- Occupations: Game designer, attorney

= M. Alexander Jurkat =

American game designer

M. Alexander Jurkat is an American attorney, and a game designer who has worked primarily on role-playing games.

==Career==
M. Alexander Jurkat is an attorney who gave George Vasilakos the idea to license a roleplaying game called Battlelords of the 23rd Century (1990) that Jurkat had worked on, which was adapted as the Battlelords (1995) collectible card game through Vasilakos' new company New Millennium Entertainment. New Millennium published the role-playing game Conspiracy X.

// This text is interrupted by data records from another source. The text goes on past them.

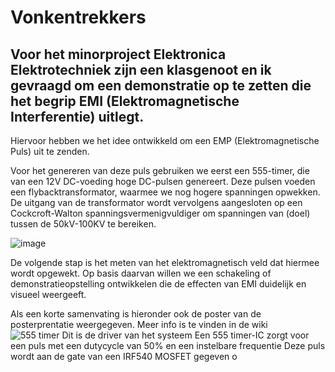 # Vonkentrekkers

## Voor het minorproject Elektronica Elektrotechniek zijn een klasgenoot en ik gevraagd om een demonstratie op te zetten die het begrip EMI (Elektromagnetische Interferentie) uitlegt.

Hiervoor hebben we het idee ontwikkeld om een EMP (Elektromagnetische Puls) uit te zenden.

Voor het genereren van deze puls gebruiken we eerst een 555-timer, die van een 12V DC-voeding hoge DC-pulsen genereert. Deze pulsen voeden een flybacktransformator, waarmee we nog hogere spanningen opwekken. De uitgang van de transformator wordt vervolgens aangesloten op een Cockcroft-Walton spanningsvermenigvuldiger om spanningen van (doel) tussen de 50kV-100KV te bereiken. 

![image](https://github.com/user-attachments/assets/6d2db3f4-8452-4dba-929e-3a1d3e05d80f)

De volgende stap is het meten van het elektromagnetisch veld dat hiermee wordt opgewekt. Op basis daarvan willen we een schakeling of demonstratieopstelling ontwikkelen die de effecten van EMI duidelijk en visueel weergeeft.

Als een korte samenvating is hieronder ook de poster van de posterprentatie weergegeven. Meer info is te vinden in de wiki
![555 timer Dit is de driver van het systeem  Een 555 timer-IC zorgt voor een puls met een dutycycle van 50% en een instelbare frequentie  Deze puls wordt aan de gate van een IRF540 MOSFET gegeven o](https://github.com/user-attachments/assets/a685edf1-da0a-4df5-8972-11aaeba46910)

New Millennium went out of business due to debts related to its CCG, and on July 4, 1997, Vasilakos, Jurkat, and investor Ed Healy announced their new company, Eden Studios; they also obtained the rights to the role-playing game Conspiracy X from New Millennium Entertainment. Jurkat edited Eden's version of Conspiracy X. Jurkat designed the Conspiracy X Game Master's Screen and co-wrote the tabletop game supplement Nemesis.

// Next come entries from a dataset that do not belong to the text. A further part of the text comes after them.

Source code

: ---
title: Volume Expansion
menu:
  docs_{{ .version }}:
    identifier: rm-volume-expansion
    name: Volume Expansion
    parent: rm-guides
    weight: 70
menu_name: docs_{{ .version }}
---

Vasilakos and Jurkat, both fans of C.J. Carella's role-playing game work, announced in July 1998 that Eden acquired a license to Carella's WitchCraft and Armageddon, both previously published by Myrmidon Press. Eden Studios made an arrangement with Steve Jackson Games to produce Jurkat's supplement GURPS Conspiracy X (2002). Vasilakos and Jurkat made Unisystem the house rules system of Eden Studios, first displaying this intention with the RPG All Flesh Must Be Eaten (2000), written by Vasilakos and Christopher Shy with Jurkat as editor. Jurkat was one of the contributors to The Kid's Colouring Book o Critters.

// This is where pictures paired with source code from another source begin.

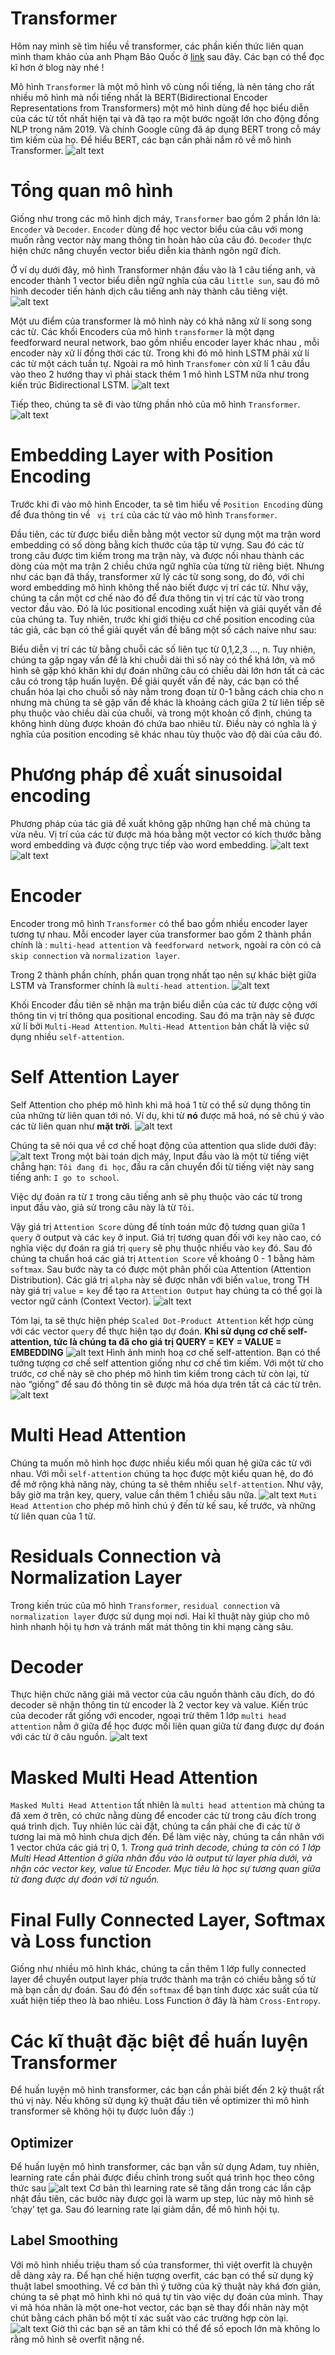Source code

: # Transformer

Hôm nay mình sẽ tìm hiểu về transformer, các phần kiến thức liên quan mình tham khảo của anh Phạm Bảo Quốc ở [link](https://pbcquoc.github.io/transformer/) sau đây. Các bạn có thể đọc kĩ hơn ở blog này nhé !

Mô hình `Transformer` là một mô hình vô cùng nổi tiếng, là nên tảng cho rất nhiều mô hình mà nổi tiếng nhất là BERT(Bidirectional Encoder Representations from Transformers) một mô hình dùng để học biểu diễn của các từ tốt nhất hiện tại và đã tạo ra một bước ngoặt lớn cho động đồng NLP trong năm 2019. Và chính Google cũng đã áp dụng BERT trong cỗ máy tìm kiếm của họ. Để hiểu BERT, các bạn cần phải nắm rõ về mô hình Transformer.
![alt text](image.png)

# Tổng quan mô hình
Giống như trong các mô hình dịch máy, `Transformer` bao gồm 2 phần lớn là: `Encoder`  và `Decoder`.
`Encoder` dùng để học vector biểu của câu với mong muốn rằng vector này mang thông tin hoàn hảo của câu đó. `Decoder` thực hiện chức năng chuyển vector biểu diễn kia thành ngôn ngữ đích.

Ở ví dụ dưới đây, mô hình Transformer nhận đầu vào là 1 câu tiếng anh, và encoder thành 1 vector biểu diễn ngữ nghĩa của câu `little sun`, sau đó mô hình decoder tiến hành dịch câu tiếng anh này thành câu tiêng việt.
![alt text](image-1.png)

Một ưu điểm của transformer là mô hình này có khả năng xử lí song song các từ. Các khối Encoders của mô hình `transformer` là một dạng feedforward neural network, bao gồm nhiều encoder layer khác nhau , mỗi encoder này xử lí đồng thời các từ. Trong khi đó mô hình LSTM phải xử lí các từ một cách tuần tự. Ngoài ra mô hình `Transfomer` còn xử lí 1 câu đầu vào theo 2 hướng thay vì phải stack thêm 1 mô hình LSTM nữa như trong kiến trúc Bidirectional LSTM.
![alt text](image-2.png)

Tiếp theo, chúng ta sẽ đi vào từng phần nhỏ của mô hình `Transformer`.
![alt text](image-3.png)

# Embedding Layer with Position Encoding
Trước khi đi vào mô hình Encoder, ta sẽ tìm hiểu về `Position Encoding` dùng để đưa thông tin về ` vị trí` của các từ vào mô hình `Transformer`.

Đầu tiên, các từ được biểu diễn bằng một vector sử dụng một ma trận word embedding có số dòng bằng kích thước của tập từ vựng. Sau đó các từ trong câu được tìm kiếm trong ma trận này, và được nối nhau thành các dòng của một ma trận 2 chiều chứa ngữ nghĩa của từng từ riêng biệt. Nhưng như các bạn đã thấy, transformer xử lý các từ song song, do đó, với chỉ word embedding mô hình không thể nào biết được vị trí các từ. Như vậy, chúng ta cần một cơ chế nào đó để đưa thông tin vị trí các từ vào trong vector đầu vào. Đó là lúc positional encoding xuất hiện và giải quyết vấn đề của chúng ta. Tuy nhiên, trước khi giới thiệu cơ chế position encoding của tác giả, các bạn có thể giải quyết vấn đề băng một số cách naive như sau:

Biểu diễn vị trí các từ bằng chuỗi các số liên tục từ 0,1,2,3 …, n. Tuy nhiên, chúng ta gặp ngay vấn đề là khi chuỗi dài thì số này có thể khá lớn, và mô hình sẽ gặp khó khăn khi dự đoán những câu có chiều dài lớn hơn tất cả các câu có trong tập huấn luyện. Để giải quyết vấn đề này, các bạn có thể chuẩn hóa lại cho chuỗi số này nằm trong đoạn từ 0-1 bằng cách chia cho n nhưng mà chúng ta sẽ gặp vấn đề khác là khoảng cách giữa 2 từ liên tiếp sẽ phụ thuộc vào chiều dài của chuỗi, và trong một khoản cố định, chúng ta không hình dùng được khoản đó chứa bao nhiêu từ. Điều này có nghĩa là ý nghĩa của position encoding sẽ khác nhau tùy thuộc vào độ dài của câu đó.

# Phương pháp đề xuất sinusoidal encoding
Phương pháp của tác giả đề xuất không gặp những hạn chế mà chúng ta vừa nêu. Vị trí của các từ được mã hóa bằng một vector có kích thước bằng word embedding và được cộng trực tiếp vào word embedding.
![alt text](image-4.png)
![alt text](image-5.png)

# Encoder
Encoder trong mô hình `Transformer` có thể bao gồm nhiều encoder layer tương tự nhau. Mỗi encoder layer của transformer bao gồm 2 thành phần chính là : `multi-head attention` và `feedforward network`, ngoài ra còn có cả `skip connection` và `normalization layer`.

Trong 2 thành phần chính, phần quan trọng nhất tạo nên sự khác biệt giữa LSTM và Transformer chính là `multi-head attention`.
![alt text](image-6.png)

Khối Encoder đầu tiên sẽ nhận ma trận biểu diễn của các từ được cộng với thông tin vị trí thông qua positional encoding. Sau đó ma trận này sẽ được xử lí bởi `Multi-Head Attention`. `Multi-Head Attention` bản chất là việc sử dụng nhiều `self-attention`.

# Self Attention Layer
Self Attention cho phép mô hình khi mã hoá 1 từ có thể sử dụng thông tin của những từ liên quan tới nó. Ví dụ, khi từ **nó** được mã hoá, nó sẽ chú ý vào các từ liên quan như **mặt trời**. 
![alt text](image-7.png)

Chúng ta sẽ nói qua về cơ chế hoạt động của attention qua slide dưới đây:
![alt text](image-8.png)
Trong một bài toán dịch máy, Input đầu vào là một từ tiếng việt chẳng hạn: `Tôi đang đi học`, đầu ra cần chuyển đổi từ tiếng việt này sang tiếng anh: `I go to school`.

Việc dự đoán ra từ `I` trong câu tiếng anh sẽ phụ thuộc vào các từ trong input đầu vào, giả sử trong câu này là từ `Tôi`.

Vậy giá trị `Attention Score` dùng để tính toán mức độ tương quan giữa 1 `query` ở output và các `key` ở input. Giá trị tương quan đối với `key` nào cao, có nghĩa việc dự đoán ra giá trị `query` sẽ phụ thuộc nhiều vào `key` đó.
Sau đó chúng ta chuẩn hoá các giá trị `Attention Score` về khoảng 0 - 1 bằng hàm `softmax`. Sau bước này ta có được một phân phối của Attention (Attention Distribution).
Các giá trị `alpha` này sẽ được nhân với biến `value`, trong TH này giá trị `value` = `key` để tạo ra `Attention Output` hay chúng ta có thể gọi là vector ngữ cảnh (Context Vector).
![alt text](image-9.png)

Tóm lại, ta sẽ thực hiện phép `Scaled Dot-Product Attention` kết hợp cùng với các vector `query` để thực hiện tạo dự đoán.
**Khi sử dụng cơ chế self-attention, tức là chúng ta đã cho giá trị QUERY = KEY = VALUE = EMBEDDING**
![alt text](image-10.png)
Hình ảnh minh hoạ cơ chế self-attention.
Bạn có thể tưởng tượng cơ chế self attention giống như cơ chế tìm kiếm. Với một từ cho trước, cơ chế này sẽ cho phép mô hình tìm kiếm trong cách từ còn lại, từ nào “giống” để sau đó thông tin sẽ được mã hóa dựa trên tất cả các từ trên.
![alt text](image-11.png)

# Multi Head Attention
Chúng ta muốn mô hình học được nhiều kiểu mối quan hệ giữa các từ với nhau. Với mỗi `self-attention` chúng ta học được một kiểu quan hệ, do đó để mở rộng khả năng này, chúng ta sẽ thêm nhiều `self-attention`. Như vậy, bây giờ ma trận key, query, value cần thêm 1 chiều sâu nữa.
![alt text](image-12.png) 
`Muti Head Attention` cho phép mô hình chú ý đến từ kế sau, kế trước, và những từ liên quan của 1 từ. 
# Residuals Connection và Normalization Layer
Trong kiến trúc của mô hình `Transformer`, `residual connection` và `normalization layer` được sử dụng mọi nơi. Hai kĩ thuật này giúp cho mô hình nhanh hội tụ hơn và tránh mất mát thông tin khi mạng càng sâu.

# Decoder 

Thực hiện chức năng giải mã vector của câu nguồn thành câu đích, do đó decoder sẽ nhận thông tin từ encoder là 2 vector key và value. Kiến trúc của decoder rất giống với encoder, ngoại trừ thêm 1 lớp `multi head attention` nằm ở giữa để học được mối liên quan giữa từ đang được dự đoán với các từ  ở câu nguồn. 
![alt text](image-13.png)

# Masked Multi Head Attention
`Masked Multi Head Attention` tất nhiên là `multi head attention` mà chúng ta đã xem ở trên, có chức nằng dùng để encoder các từ trong câu đích trong quá trình dịch. Tuy nhiên lúc cài đặt, chúng ta cần phải che đi các từ ở tương lai mà mô hình chưa dịch đến. Để làm việc này, chúng ta cần nhân với 1 vector chứa các giá trị 0, 1.
*Trong quá trình decode, chúng ta còn có 1 lớp Multi Head Attention ở giữa nhân đầu vào là output từ layer phía dưới, và nhận các vector key, value từ Encoder. Mục tiêu là học sự tương quan giữa từ đang được dự đoán với từ nguồn.*
# Final Fully Connected Layer, Softmax và Loss function
Giống như nhiều mô hình khác, chúng ta cần thêm 1 lớp fully connected layer để chuyển output layer phía trước thành ma trận có chiều bằng số từ mà bạn cần dự đoán. Sau đó đến `softmax` để bạn tính được xác suất của từ xuất hiện tiếp theo là bao nhiêu.
Loss Function ở đây là hàm `Cross-Entropy`.
# Các kĩ thuật đặc biệt để huấn luyện Transformer
Để huấn luyện mô hình transformer, các bạn cần phải biết đến 2 kỹ thuật rất thú vị này. Nếu không sử dụng kỹ thuật đầu tiên về optimizer thì mô hình transformer sẽ không hội tụ được luôn đấy :)
## Optimizer
Để huấn luyện mô hình transformer, các bạn vẫn sử dụng Adam, tuy nhiên, learning rate cần phải được điều chỉnh trong suốt quá trình học theo công thức sau
![alt text](image-14.png)
Cơ bản thì learning rate sẽ tăng dần trong các lần cập nhật đầu tiên, các bước này được gọi là warm up step, lúc này mô hình sẽ ‘chạy’ tẹt ga. Sau đó learning rate lại giảm dần, để mô hình hội tụ.
## Label Smoothing
Với mô hình nhiều triệu tham số của transformer, thì việt overfit là chuyện dễ dàng xảy ra. Để hạn chế hiện tượng overfit, các bạn có thể sử dụng kỹ thuật label smoothing. Về cơ bản thì ý tưởng của kỹ thuật này khá đơn giản, chúng ta sẽ phạt mô hình khi nó quá tự tin vào việc dự đoán của mình. Thay vì mã hóa nhãn là một one-hot vector, các bạn sẽ thay đổi nhãn này một chút bằng cách phân bố một tí xác suất vào các trường hợp còn lại.
![alt text](image-15.png)
Giờ thì các bạn sẽ an tâm khi có thể để số epoch lớn mà không lo rằng mô hình sẽ overfit nặng nề.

Eden announced a tabletop game version of City of Heroes in early 2005, and Jurkat was to write the City of Heroes Registration Manual, the core volume of the game. Jurkat ended his part ownership in Eden Studios in 2005 and stopped working for the company in 2006, working instead as a freelance editor for companies such as Margaret Weis Productions and Wizards of the Coast. His Dungeons & Dragons design work includes the Magic Item Compendium (2007) and Player's Option: Heroes of Shadow (2011).